*** Block opens ***

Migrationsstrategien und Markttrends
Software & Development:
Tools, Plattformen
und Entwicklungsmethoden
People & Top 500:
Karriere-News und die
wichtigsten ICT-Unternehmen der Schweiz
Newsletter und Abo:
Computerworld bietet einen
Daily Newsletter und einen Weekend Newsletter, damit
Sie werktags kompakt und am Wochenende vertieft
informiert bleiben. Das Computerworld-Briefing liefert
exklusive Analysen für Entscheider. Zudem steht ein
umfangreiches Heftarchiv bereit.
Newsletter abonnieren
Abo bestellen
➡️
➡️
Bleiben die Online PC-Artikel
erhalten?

*** Block closes ***
*** Block opens ***

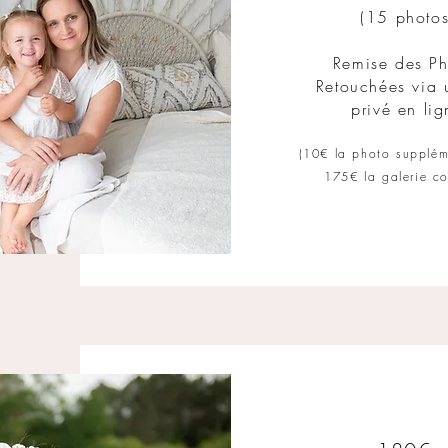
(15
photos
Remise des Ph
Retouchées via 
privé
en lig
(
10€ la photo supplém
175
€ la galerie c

*** Block closes ***

- WHAT TO PRODUCE
All lines above that contain "Newsletter" are required in the answer.

- SOLUTION TO THIS EXERCISE
Newsletter und Abo:
Daily Newsletter und einen Weekend Newsletter, damit
Newsletter abonnieren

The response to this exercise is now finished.